Given instruction:
Could you copy the records below verbatim, starting with the line that contains "Document page, 1654x931 pixels." and going on through the line that contains "text_box Source : Enabling"?

___

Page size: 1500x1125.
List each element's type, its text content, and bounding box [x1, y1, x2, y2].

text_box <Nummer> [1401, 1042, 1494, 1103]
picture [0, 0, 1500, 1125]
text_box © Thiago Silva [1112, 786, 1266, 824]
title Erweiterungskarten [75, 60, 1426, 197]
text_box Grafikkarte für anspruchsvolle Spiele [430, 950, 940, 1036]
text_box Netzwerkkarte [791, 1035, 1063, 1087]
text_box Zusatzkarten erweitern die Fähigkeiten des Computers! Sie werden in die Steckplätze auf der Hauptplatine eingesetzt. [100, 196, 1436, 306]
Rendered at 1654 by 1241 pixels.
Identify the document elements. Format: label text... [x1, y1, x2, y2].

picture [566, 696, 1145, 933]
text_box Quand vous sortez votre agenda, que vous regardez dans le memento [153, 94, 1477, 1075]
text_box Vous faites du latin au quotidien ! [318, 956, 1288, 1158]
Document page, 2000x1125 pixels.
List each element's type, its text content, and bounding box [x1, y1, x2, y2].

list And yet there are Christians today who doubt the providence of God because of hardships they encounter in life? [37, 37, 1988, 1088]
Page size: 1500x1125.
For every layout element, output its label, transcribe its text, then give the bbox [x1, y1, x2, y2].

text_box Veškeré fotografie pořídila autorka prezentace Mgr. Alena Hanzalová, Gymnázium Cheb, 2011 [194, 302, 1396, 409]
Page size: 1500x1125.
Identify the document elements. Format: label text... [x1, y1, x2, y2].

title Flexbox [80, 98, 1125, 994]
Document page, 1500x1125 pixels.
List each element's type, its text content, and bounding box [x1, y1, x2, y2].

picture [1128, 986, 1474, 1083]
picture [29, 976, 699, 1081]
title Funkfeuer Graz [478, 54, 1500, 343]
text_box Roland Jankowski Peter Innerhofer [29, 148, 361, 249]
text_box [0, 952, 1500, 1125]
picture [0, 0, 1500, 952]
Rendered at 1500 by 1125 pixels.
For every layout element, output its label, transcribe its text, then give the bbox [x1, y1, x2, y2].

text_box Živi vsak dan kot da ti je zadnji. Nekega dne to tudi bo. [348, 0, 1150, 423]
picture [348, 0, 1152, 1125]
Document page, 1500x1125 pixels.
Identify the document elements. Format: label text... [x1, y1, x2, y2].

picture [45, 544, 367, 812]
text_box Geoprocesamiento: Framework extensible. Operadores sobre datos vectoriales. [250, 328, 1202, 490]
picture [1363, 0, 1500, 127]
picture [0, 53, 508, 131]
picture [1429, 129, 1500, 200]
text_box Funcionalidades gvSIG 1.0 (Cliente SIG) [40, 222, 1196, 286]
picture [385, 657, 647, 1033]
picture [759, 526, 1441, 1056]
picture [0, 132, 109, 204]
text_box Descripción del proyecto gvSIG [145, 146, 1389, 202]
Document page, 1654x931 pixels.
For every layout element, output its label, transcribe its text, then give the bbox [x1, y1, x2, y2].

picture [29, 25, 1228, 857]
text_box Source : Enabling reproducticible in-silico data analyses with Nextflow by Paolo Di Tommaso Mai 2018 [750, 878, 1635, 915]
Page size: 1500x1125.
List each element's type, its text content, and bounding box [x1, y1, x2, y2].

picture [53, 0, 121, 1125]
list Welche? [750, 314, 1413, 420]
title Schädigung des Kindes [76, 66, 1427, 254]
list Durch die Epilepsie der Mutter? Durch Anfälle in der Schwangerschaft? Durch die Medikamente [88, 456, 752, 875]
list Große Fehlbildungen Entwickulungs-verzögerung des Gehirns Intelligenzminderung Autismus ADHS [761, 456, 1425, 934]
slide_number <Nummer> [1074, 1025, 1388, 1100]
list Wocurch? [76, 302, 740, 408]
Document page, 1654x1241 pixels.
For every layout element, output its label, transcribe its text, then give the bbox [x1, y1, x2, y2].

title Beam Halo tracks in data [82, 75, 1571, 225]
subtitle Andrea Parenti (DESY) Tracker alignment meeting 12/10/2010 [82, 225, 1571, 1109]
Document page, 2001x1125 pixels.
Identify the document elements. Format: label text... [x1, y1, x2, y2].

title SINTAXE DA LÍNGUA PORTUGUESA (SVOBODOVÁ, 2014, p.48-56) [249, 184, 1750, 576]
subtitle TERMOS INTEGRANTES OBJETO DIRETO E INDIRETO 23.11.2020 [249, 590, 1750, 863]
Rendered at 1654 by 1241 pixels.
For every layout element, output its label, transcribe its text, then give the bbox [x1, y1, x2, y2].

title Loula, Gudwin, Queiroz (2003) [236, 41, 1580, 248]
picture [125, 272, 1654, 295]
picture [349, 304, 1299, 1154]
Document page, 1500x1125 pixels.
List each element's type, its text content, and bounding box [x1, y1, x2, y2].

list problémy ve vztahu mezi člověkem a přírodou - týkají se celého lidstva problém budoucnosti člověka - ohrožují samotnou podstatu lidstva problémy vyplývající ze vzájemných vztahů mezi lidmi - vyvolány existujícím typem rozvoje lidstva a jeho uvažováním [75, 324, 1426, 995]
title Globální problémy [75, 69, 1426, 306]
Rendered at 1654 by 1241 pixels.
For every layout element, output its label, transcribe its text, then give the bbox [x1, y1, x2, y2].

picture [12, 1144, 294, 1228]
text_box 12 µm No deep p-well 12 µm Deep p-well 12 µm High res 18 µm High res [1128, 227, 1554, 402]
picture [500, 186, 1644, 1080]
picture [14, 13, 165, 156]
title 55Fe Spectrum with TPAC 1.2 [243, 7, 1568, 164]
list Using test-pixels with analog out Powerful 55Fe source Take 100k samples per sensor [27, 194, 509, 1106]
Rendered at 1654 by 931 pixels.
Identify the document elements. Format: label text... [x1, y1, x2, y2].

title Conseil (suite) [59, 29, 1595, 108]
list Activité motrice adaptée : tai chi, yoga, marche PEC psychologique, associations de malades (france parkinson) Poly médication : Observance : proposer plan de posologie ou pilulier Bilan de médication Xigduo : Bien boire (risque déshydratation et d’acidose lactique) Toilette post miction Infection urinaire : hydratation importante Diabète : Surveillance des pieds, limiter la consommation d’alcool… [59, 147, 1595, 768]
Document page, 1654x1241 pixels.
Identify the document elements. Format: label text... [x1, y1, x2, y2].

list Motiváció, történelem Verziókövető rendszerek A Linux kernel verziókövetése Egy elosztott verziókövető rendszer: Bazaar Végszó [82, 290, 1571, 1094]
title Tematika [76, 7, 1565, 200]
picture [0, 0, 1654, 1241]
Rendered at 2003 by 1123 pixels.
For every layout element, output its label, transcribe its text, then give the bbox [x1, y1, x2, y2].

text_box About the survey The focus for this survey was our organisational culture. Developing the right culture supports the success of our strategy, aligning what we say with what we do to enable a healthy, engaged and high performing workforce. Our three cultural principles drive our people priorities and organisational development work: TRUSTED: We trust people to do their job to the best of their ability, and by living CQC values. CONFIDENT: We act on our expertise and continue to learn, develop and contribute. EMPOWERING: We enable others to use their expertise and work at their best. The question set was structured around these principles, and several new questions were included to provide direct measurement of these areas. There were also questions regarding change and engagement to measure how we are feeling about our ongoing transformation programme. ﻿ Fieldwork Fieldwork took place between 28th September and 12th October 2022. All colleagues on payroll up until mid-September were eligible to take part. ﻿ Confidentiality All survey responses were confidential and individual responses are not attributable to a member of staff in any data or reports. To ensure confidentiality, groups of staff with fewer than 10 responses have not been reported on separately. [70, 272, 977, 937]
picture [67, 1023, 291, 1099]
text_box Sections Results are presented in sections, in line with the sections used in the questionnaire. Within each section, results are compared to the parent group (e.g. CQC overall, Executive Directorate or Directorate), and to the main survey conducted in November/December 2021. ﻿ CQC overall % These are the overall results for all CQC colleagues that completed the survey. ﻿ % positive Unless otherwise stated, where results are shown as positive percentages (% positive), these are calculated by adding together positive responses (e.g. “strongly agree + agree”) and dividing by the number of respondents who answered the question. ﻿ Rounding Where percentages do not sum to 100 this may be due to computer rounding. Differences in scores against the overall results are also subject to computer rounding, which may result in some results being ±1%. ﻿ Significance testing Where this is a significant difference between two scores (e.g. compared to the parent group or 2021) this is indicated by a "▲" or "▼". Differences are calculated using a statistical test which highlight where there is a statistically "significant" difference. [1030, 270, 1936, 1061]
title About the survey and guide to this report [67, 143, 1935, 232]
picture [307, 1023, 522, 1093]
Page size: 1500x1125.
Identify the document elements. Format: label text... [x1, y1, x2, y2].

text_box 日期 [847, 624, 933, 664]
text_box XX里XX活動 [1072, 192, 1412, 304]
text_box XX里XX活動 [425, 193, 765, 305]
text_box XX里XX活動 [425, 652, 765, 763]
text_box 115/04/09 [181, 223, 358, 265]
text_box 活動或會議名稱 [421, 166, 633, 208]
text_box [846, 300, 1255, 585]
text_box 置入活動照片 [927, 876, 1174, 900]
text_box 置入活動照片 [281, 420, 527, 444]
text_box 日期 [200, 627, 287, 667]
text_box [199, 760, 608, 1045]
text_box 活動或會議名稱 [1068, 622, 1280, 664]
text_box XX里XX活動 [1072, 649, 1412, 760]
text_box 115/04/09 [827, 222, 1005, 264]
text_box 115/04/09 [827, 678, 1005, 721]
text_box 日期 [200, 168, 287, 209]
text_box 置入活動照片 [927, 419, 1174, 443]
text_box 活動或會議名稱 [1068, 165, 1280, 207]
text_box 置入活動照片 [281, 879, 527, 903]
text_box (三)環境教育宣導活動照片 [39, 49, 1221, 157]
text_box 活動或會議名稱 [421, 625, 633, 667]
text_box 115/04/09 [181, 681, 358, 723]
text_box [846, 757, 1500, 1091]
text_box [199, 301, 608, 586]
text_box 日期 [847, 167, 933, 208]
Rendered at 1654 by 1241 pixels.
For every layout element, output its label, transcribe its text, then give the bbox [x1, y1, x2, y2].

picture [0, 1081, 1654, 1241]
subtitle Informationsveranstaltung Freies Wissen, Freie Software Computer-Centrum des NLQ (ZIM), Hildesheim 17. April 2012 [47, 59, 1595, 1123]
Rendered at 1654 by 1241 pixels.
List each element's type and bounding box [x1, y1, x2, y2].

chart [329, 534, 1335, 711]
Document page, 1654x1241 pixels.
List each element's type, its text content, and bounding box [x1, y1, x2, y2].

___

Written response:
Document page, 1654x931 pixels.
For every layout element, output its label, transcribe its text, then give the bbox [x1, y1, x2, y2].

picture [29, 25, 1228, 857]
text_box Source : Enabling reproducticible in-silico data analyses with Nextflow by Paolo Di Tommaso Mai 2018 [750, 878, 1635, 915]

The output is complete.